Data listing:
□ □ □ □ □
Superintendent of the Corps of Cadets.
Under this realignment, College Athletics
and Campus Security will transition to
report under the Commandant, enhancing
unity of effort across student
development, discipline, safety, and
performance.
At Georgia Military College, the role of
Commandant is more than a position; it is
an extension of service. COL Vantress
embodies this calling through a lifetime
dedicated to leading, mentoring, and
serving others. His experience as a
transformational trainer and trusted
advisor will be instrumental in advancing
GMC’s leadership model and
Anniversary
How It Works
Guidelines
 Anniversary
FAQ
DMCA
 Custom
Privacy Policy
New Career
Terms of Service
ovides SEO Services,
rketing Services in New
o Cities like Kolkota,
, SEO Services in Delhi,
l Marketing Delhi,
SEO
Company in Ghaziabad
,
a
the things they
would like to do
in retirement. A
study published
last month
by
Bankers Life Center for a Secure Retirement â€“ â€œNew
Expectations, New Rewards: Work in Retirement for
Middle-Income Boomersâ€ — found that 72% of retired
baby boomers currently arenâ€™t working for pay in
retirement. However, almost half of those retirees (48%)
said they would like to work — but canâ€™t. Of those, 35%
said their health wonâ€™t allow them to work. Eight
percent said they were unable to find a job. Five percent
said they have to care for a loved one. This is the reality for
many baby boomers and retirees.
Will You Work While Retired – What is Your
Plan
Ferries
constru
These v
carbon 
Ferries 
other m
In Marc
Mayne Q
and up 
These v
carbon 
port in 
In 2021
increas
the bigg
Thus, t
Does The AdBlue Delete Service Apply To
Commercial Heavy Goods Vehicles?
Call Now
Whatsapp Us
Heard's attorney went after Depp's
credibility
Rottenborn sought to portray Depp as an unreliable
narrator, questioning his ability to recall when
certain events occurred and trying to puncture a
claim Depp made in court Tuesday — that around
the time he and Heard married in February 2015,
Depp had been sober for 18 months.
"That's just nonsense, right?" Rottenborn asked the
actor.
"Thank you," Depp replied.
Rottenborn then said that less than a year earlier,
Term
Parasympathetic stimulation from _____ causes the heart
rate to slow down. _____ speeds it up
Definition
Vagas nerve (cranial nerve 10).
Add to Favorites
□ □ □ □ □
Goal of the exercise: Gather, from the listing above, every line carrying the word "Depp".

Written solution:
Heard's attorney went after Depp's
Rottenborn sought to portray Depp as an unreliable
claim Depp made in court Tuesday — that around
Depp had been sober for 18 months.
"Thank you," Depp replied.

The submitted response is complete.